Der Fall S. ist nur einer von ungefähr 20, bei denen das BAMAD dem Verdacht auf rechte Umtriebe im KSK nachgeht. In der Bundeswehr sind es insgesamt knapp 600. Nun gibt es eine so drastische wie unübliche Reaktion aus der Truppe.
KSK-Chef mit dramatischem Appell an seine Truppe
KSK-Kommandeur Markus Kreitmayr nennt in einem Brief an seine Soldatinnen und Soldaten den Fall S. einen „schockierenden Höhepunkt“. Der Brigadegeneral beklagt, es befänden sich „inmitten unserer Gemeinschaft“ immer noch „Individuen, die dem so genannten rechten Spektrum zuzuordnen sind“. Sie hätten dem Ansehen des KSK und der Bundeswehr, „aber auch jeder und jedem Einzelnen von uns ganz persönlich massiven Schaden zugefügt“.

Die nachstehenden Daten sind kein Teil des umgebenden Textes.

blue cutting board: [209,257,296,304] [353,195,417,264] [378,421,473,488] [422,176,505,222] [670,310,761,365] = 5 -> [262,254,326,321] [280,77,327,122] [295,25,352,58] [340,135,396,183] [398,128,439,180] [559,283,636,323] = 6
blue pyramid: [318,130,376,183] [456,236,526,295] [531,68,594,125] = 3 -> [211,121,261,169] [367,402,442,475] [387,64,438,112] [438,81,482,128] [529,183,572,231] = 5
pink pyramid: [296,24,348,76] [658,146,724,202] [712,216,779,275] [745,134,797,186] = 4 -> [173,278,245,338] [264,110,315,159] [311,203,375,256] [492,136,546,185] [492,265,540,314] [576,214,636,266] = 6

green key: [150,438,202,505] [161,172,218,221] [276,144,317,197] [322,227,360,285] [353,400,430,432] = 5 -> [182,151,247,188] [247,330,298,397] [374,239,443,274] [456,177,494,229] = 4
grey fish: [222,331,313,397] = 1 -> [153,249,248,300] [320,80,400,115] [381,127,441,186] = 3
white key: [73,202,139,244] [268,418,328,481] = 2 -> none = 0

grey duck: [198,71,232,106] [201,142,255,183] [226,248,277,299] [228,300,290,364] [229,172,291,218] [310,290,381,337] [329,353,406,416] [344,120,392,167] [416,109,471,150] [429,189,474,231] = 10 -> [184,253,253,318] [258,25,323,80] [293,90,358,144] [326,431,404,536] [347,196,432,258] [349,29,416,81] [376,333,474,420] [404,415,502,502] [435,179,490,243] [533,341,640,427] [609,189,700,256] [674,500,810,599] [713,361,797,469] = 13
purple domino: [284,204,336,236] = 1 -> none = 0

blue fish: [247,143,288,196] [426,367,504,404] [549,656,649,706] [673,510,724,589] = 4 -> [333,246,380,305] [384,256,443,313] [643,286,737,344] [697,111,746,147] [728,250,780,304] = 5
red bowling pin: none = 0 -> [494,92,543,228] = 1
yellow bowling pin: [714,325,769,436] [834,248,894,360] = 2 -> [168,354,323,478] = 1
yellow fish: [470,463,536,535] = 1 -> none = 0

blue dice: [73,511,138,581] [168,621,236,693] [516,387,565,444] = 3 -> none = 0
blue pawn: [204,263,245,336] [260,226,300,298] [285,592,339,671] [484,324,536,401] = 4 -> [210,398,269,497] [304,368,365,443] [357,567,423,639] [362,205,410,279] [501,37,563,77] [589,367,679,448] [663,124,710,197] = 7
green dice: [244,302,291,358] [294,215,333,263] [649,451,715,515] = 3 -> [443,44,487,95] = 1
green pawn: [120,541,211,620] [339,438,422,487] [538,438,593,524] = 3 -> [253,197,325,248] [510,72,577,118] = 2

Kreitmayr ruft den Rechten zu, „Sie verdienen unsere Kameradschaft nicht! Sie gehören nicht zu uns! Sie sollten aus eigenem Antrieb unseren Verband und die Bundeswehr verlassen!“
Und der General verkündet, „tun Sie es nicht, werden Sie feststellen, dass wir Sie finden und entfernen werden!“ Das ist keine leere Drohung. In diesem Jahr wurden bereits sechs Soldaten, darunter zwei Offiziere, wegen Extremismus aus dem KSK geworfen. Bei fünf weiteren Angehörigen der Truppe steht das bevor.
Högl will rasch mit Soldaten und Offizieren reden
Högl lobt Kreitmayrs Schreiben als „Weckruf“. Sie will bald nach Calw fahren, um mit Soldaten aller Dienstgrade zu sprechen. Die Wehrbeauftragte betont, trotz der Vorfälle gebe es keinen Grund für einen Generalverdacht gegen KSK und Bundeswehr. Mit den Angehörigen der Eliteeinheit will Högl bereden, was bei Aus- und Fortbildung zu verbessern wäre.
Offen bleibt, ob Philipp S. in Kontakt stand zum rechten, teilweise terrorverdächtigen Netzwerk um den früheren KSK-Unteroffizier André S. alias „Hannibal“. Bislang gebe es keine Hinweise, sagen Sicherheitskreise, „aber es wird weiter ermittelt“.